- _DA FARE_
Per favore, formatta come elenco JSON di stringhe le righe qui sotto, dalla prima fino a quella che contiene "Reading left to right, transcribe all", entrambe comprese: una stringa per ciascuna riga, senza le righe vuote.

- _DATI_
----------
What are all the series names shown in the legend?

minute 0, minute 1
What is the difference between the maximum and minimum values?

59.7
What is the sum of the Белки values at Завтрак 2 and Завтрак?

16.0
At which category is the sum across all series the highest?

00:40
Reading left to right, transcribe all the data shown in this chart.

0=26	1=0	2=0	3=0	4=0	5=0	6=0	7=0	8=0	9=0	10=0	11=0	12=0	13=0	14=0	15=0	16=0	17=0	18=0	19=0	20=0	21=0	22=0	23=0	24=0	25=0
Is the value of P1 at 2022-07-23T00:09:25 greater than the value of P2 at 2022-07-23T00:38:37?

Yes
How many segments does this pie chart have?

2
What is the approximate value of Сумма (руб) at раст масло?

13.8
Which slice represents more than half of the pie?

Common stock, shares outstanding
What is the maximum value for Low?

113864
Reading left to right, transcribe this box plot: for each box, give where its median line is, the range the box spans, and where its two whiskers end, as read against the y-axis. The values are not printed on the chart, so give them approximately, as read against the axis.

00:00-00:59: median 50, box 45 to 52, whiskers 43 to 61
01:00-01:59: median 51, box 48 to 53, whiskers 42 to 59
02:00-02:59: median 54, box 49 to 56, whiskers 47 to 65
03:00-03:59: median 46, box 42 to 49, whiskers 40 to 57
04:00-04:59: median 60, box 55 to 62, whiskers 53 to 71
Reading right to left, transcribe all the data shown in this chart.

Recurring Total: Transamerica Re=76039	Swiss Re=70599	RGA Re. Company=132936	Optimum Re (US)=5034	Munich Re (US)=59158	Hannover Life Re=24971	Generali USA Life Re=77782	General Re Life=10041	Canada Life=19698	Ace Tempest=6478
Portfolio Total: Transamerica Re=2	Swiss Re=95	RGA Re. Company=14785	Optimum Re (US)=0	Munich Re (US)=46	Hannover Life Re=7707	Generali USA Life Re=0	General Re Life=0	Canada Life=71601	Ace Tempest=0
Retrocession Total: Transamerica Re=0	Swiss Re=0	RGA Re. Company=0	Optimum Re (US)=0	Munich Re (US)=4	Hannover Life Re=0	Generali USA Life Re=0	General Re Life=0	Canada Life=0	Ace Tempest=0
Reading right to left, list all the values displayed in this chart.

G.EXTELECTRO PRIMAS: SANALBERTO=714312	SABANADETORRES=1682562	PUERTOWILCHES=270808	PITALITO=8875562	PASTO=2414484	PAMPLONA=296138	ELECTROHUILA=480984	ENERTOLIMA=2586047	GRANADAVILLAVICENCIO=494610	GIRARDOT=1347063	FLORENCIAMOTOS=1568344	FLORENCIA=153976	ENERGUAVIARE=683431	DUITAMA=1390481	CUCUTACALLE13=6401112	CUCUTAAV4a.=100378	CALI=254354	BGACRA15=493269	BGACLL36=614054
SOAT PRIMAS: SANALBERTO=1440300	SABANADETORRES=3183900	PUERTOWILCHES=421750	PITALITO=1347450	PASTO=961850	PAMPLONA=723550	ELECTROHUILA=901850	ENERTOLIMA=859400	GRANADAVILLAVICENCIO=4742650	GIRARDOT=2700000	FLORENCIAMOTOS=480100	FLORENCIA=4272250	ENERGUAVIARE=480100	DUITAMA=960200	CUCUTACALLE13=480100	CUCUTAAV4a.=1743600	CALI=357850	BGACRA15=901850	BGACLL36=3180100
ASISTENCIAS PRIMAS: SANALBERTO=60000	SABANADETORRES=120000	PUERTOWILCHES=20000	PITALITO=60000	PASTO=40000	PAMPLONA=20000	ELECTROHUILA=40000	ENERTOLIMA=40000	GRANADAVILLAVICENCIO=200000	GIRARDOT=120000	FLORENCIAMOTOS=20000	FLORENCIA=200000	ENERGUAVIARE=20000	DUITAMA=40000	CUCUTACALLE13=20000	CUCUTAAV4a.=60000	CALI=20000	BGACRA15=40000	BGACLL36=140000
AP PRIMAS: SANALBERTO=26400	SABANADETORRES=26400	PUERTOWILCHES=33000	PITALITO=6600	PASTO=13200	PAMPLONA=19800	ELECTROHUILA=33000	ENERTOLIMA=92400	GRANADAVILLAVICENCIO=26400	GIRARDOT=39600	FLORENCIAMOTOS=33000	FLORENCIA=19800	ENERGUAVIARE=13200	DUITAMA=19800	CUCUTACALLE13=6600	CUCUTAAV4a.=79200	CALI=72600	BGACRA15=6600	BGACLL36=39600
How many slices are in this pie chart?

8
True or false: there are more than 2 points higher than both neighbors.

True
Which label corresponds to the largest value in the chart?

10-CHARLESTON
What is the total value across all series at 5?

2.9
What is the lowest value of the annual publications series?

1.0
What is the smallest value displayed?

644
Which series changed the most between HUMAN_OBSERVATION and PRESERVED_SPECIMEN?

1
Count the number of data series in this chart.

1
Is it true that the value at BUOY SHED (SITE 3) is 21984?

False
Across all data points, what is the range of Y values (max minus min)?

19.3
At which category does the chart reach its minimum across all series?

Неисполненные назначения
----------
- _SPAZIO RISPOSTA_
[
  "What are all the series names shown in the legend?",
  "minute 0, minute 1",
  "What is the difference between the maximum and minimum values?",
  "59.7",
  "What is the sum of the Белки values at Завтрак 2 and Завтрак?",
  "16.0",
  "At which category is the sum across all series the highest?",
  "00:40",
  "Reading left to right, transcribe all the data shown in this chart."
]